How does this government insurance activate without a premium
The standout feature of this insurance cover is that not a single penny is deducted from the employee's salary for it. No additional paperwork is required either. An employee becomes eligible for this life insurance scheme the moment they join a company and their PF account is opened. According to insurance experts, if an EPF member passes away during their service, the lump-sum insurance amount is paid to their nominee or legal heir. A report by *The Economic Times* states that the cover remains fully effective as long as the employee's PF account is active.
Where the salary deduction is deposited
A specific structure combining EPF, EPS, and EDLI has been created to strengthen the social and financial security of employees.
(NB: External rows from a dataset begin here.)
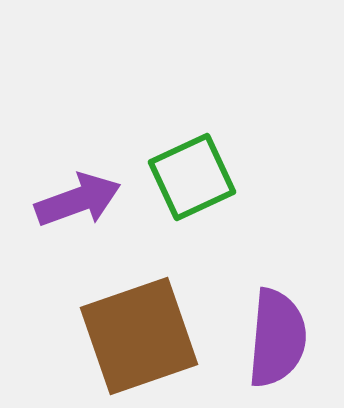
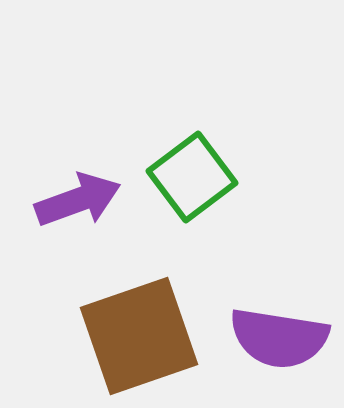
green square: rotated 12 degrees counterclockwise
purple semicircle: moved 2 px right; rotated 94 degrees clockwise
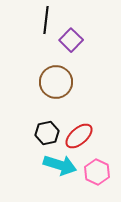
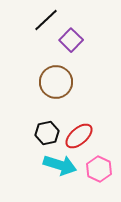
black line: rotated 40 degrees clockwise
pink hexagon: moved 2 px right, 3 px up
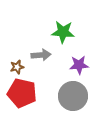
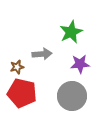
green star: moved 8 px right; rotated 30 degrees counterclockwise
gray arrow: moved 1 px right, 1 px up
purple star: moved 1 px right, 1 px up
gray circle: moved 1 px left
The portion deducted from the employee's salary each month, along with the company's contribution, is allocated across three separate funds as follows:
EPF (Provident Fund): 12% of the employee's basic salary is deposited here. The company contributes an equal amount, out of which 3.67% goes into this fund. Its primary objective is to build a substantial corpus for retirement.
EPS (Pension Scheme):
Employees do not have to contribute anything from their own pockets to this pension fund. The company transfers 8.33% of the basic salary (capped at ₹1,250) into it to ensure a regular monthly pension in the future.EDLI (Insurance Scheme): Employees are not required to pay any amount for this life insurance either. The company deposits 0.5% of the basic salary (capped at ₹75) to provide this insurance coverage.
The breakdown of the ₹7 lakh insurance amount
The claim amount payable under the EDLI scheme depends entirely on the employee's average salary over the preceding 12 months.
Base Calculation: This is 35 times the employee's average monthly salary over the last 12 months. A maximum salary ceiling of ₹15,000 is set for this calculation; consequently, the base calculation yields a maximum of ₹5.25 lakh.
Bonus Amount: This is 50% of the average PF balance maintained over the last 12 months. The maximum limit for this component is set at ₹1.75 lakh.
Combining these two components, a maximum payout of ₹7 lakh can be made to the nominee. Simply put, if an employee's basic salary is ₹15,000 or more and their PF balance exceeds ₹3.5 lakh, their family can easily claim the full ₹7 lakh.
Minimum protection rule for families with lower balances
This government scheme also pays special attention to the interests of families of low-income employees or those who have recently started their careers. Under standard rules, the minimum EDLI benefit in this scheme is fixed at ₹2.5 lakh. However, according to a key amendment made on July 18, 2025, if the average PF balance of a deceased member is found to be less than ₹50,000, the minimum benefit payable to their family will be ₹50,000.